Estado de Derecho, sistemas de pensamiento y la tiendita de casa de mi abuela

01/08/2025 04:02
    Cuando fracasan los acuerdos entre Estado y sociedad para respetar ciertas reglas y establecer límites no negociables, como el respeto a la vida y a la integridad de las personas, no podemos hablar de un Estado de derecho, por más que así se le quiera seguir llamando.

    Si fuéramos seres estrictamente racionales, hablar de que hay Estado de Derecho en México sería, en el mejor de los casos, una idea poco seria, y en el peor, motivo de burla. Pero no lo somos. Como explicó Daniel Kahneman (2011), el cerebro humano opera con dos sistemas de pensamiento: uno lento, deliberado y racional; el otro rápido, automático y emocional. Usamos ambos, pero el segundo predomina ampliamente. No me detendré aquí a discutir esa teoría; la traigo a cuento sólo para subrayar un punto: nuestro discurso colectivo sobre el Estado de Derecho puede perfectamente eludir cualquier prueba básica de razonamiento lógico.

    Partiendo de ello, me interesa destacar una paradoja de enormes consecuencias: el Estado de Derecho se ha convertido en una expectativa gestionada desde el sistema de pensamiento emocional, lo que paradójicamente impide que se materialice. Es una expectativa diseñada para perpetuarse como tal, sin llegar nunca a concretarse, y que incluso se anula a sí misma en el proceso.

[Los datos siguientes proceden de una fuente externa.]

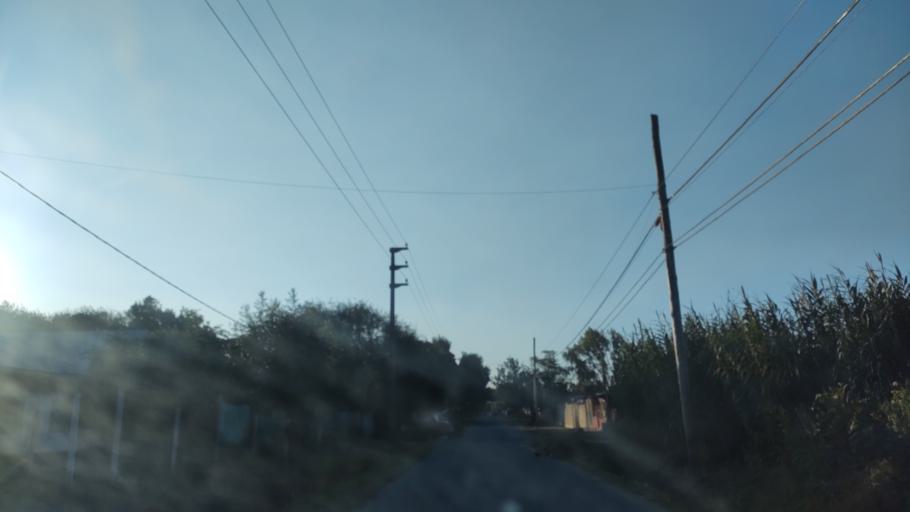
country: AR
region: Buenos Aires
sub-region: Partido de La Plata
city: La Plata
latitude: -34.9692
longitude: -57.9760
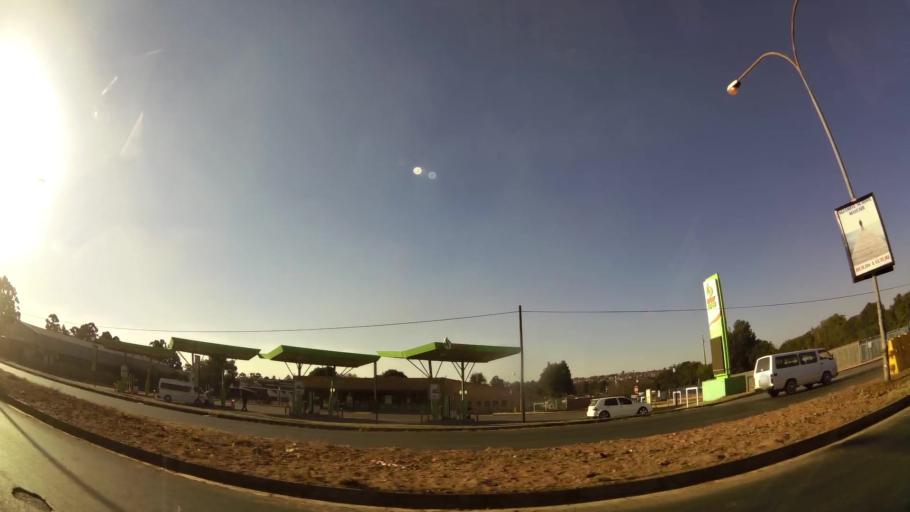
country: ZA
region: Gauteng
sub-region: City of Johannesburg Metropolitan Municipality
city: Johannesburg
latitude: -26.2083
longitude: 27.9833
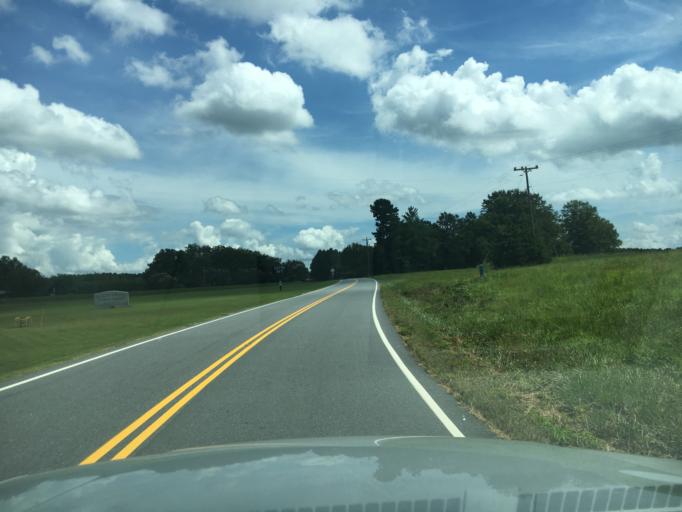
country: US
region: South Carolina
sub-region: Anderson County
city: Belton
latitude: 34.5365
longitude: -82.4374
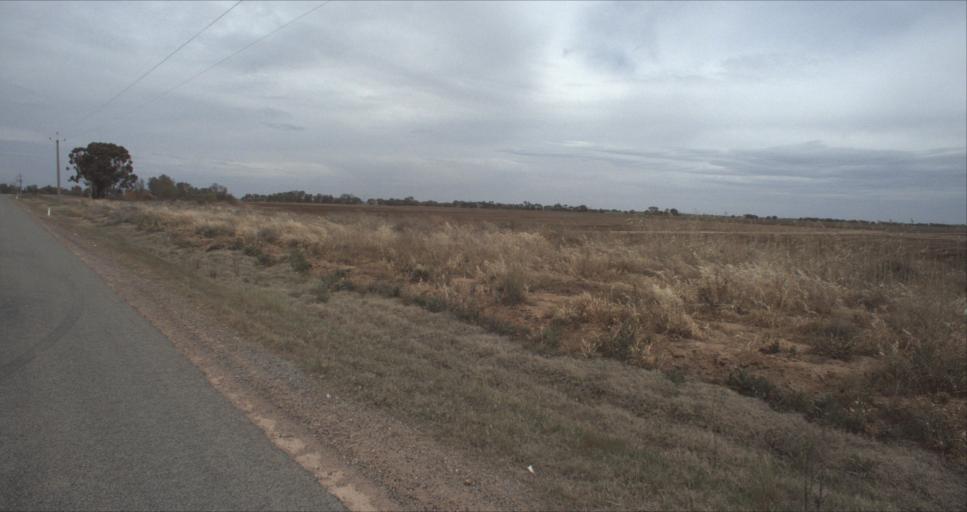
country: AU
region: New South Wales
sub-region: Leeton
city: Leeton
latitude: -34.4353
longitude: 146.3763
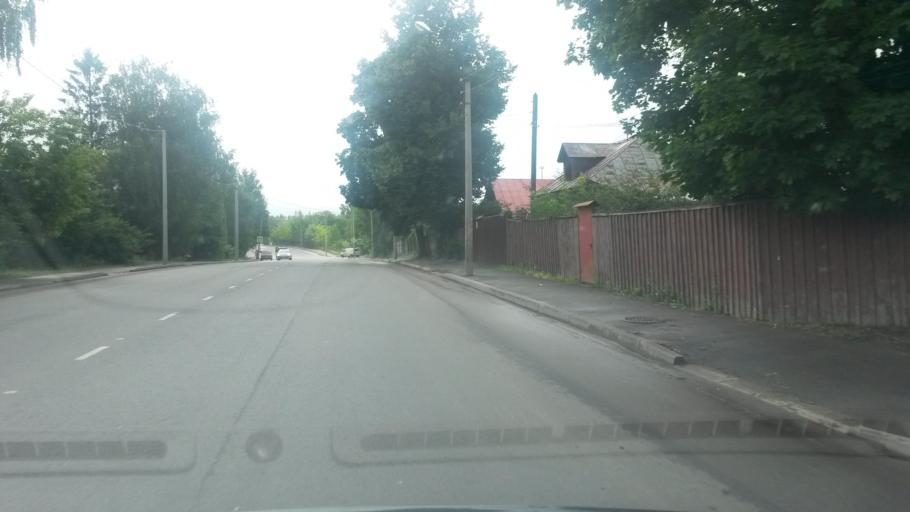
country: RU
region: Ivanovo
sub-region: Gorod Ivanovo
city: Ivanovo
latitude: 57.0194
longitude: 40.9224
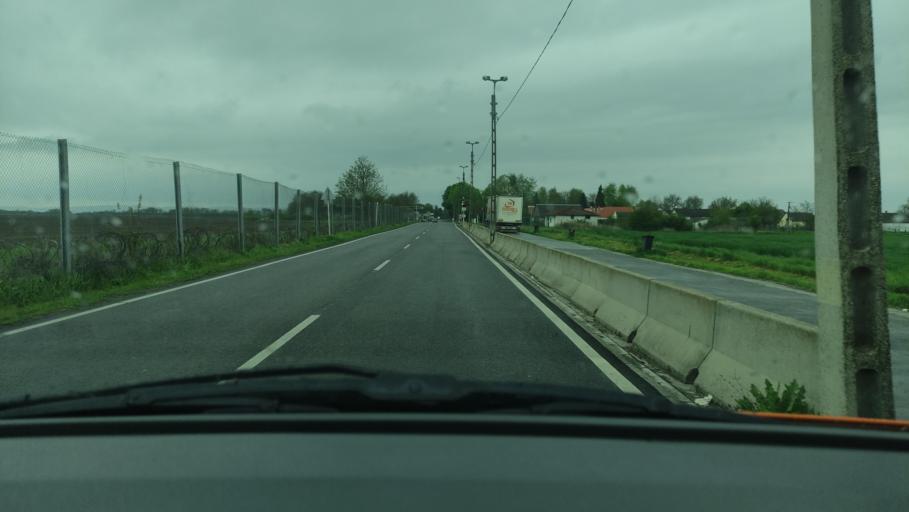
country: HU
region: Baranya
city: Mohacs
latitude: 45.9067
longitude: 18.6597
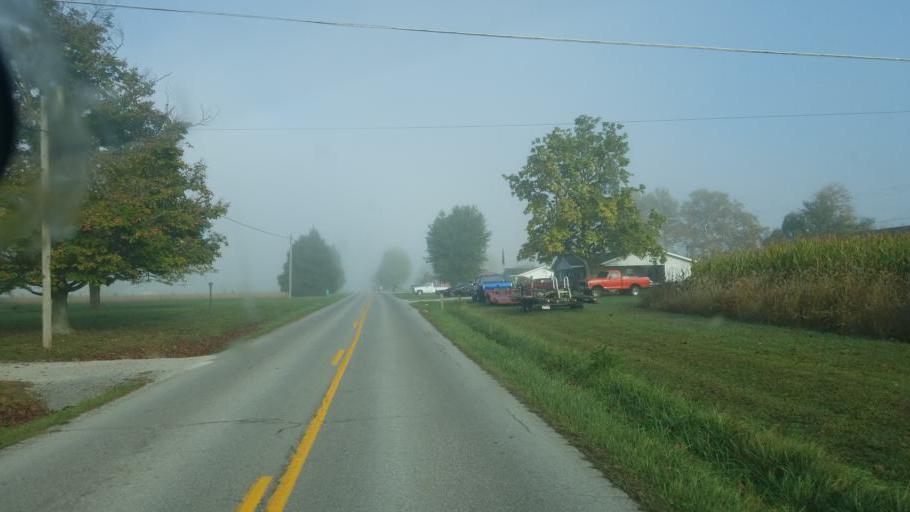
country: US
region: Kentucky
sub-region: Fleming County
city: Flemingsburg
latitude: 38.4832
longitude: -83.6097
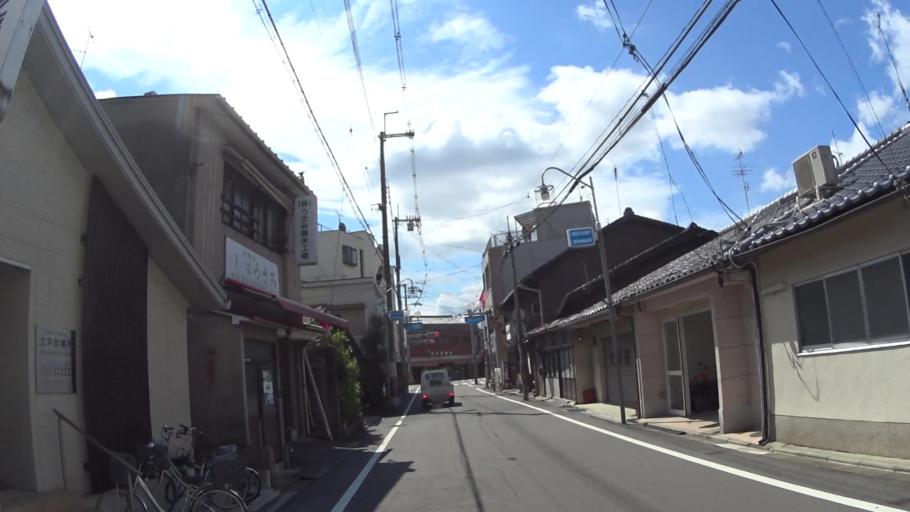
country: JP
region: Kyoto
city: Muko
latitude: 34.9898
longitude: 135.7184
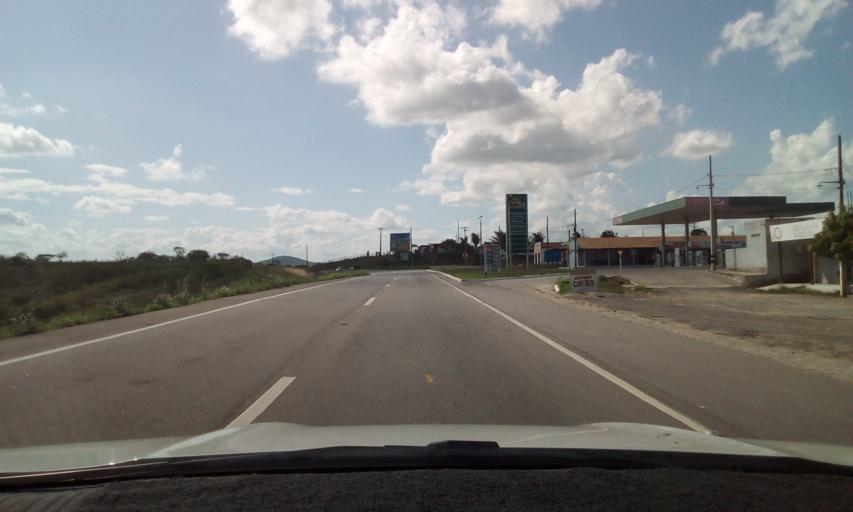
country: BR
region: Paraiba
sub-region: Gurinhem
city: Gurinhem
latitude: -7.1681
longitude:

    Tomemos distancia un momento para entender cómo llegamos a esta reflexión. La seguridad ciudadana -tema al que he dedicado toda mi carrera profesional- depende en gran medida de la capacidad del Estado y de la sociedad (o al menos de la mayoría de ésta) para acordar y respetar ciertas reglas, tanto formales como informales. Se trata de establecer límites no negociables, como, por ejemplo, el respeto a la vida y a la integridad de las personas. Cuando esos acuerdos fracasan, cuando se violan sistemáticamente la vida y la integridad sin consecuencias efectivas para los agresores, no hablamos de un Estado de Derecho, por más que así se le quiera seguir llamando.

    Entonces, ¿qué sucede cuando, aun siendo evidente que desde el Estado y desde la propia sociedad se producen daños masivos y sistemáticos -incluso contra los pilares fundamentales de la convivencia, como el derecho a la vida-, se sigue afirmando que vivimos bajo un Estado de Derecho? ¿Qué efectos tiene usar esa etiqueta como promesa política permanente, mientras los hechos la desmienten con regularidad? ¿Qué pasa cuando afirmamos que algo existe, sabiendo que no es así, pero el solo hecho de repetirlo una y otra vez mantiene viva una expectativa que nunca se cumple?

    Propongo un ejercicio simple: cuenten cuántas veces han escuchado en la vida la expresión “Estado de Derecho” y compárenlo con cuántas veces han sentido que realmente funciona en México. O intenten recordar si conocen a alguien que honestamente crea que el Estado de Derecho existe en este País -no me refiero a quienes lo invocan como estrategia para ganar simpatías o legitimidad ante ciertas audiencias.

    Ahora bien, quiero ir más allá; hablemos del efecto del desgaste. Cuando era niño, cada vez que le pedíamos dulces a mi abuela y le hablábamos de ir a la tiendita, ella encontraba alguna forma de distraernos: prometía que iríamos otro día, cambiaba de tema, y al final, nunca íbamos. Con el tiempo, dejamos de pedirlo. Ya nadie recordaba la tiendita cuando llegábamos a su casa. El Estado actúa de manera similar. Promete que sí habrá Estado de Derecho... pero no hoy. Como con la tiendita, el desgaste hace inútil la expectativa. El olvido se impone. La promesa se disuelve.

    Y si vamos a comparar, mi abuela al menos no buscaba engañarnos de manera sistemática. El Estado, en cambio, sí explota intencionalmente el engaño del Estado de Derecho. Lo manipula cada día para convencer a quienes estén dispuestos a creer. ¿Cómo lo logra? Activando el sistema de pensamiento automático, ese que se guía por emociones, que responde con aplausos o condenas según estímulos afectivos más que por argumentos razonados.

    Por cierto, la tiendita algún día cerró y siempre nos preguntaremos si fue al menos en parte culpa de la abuela.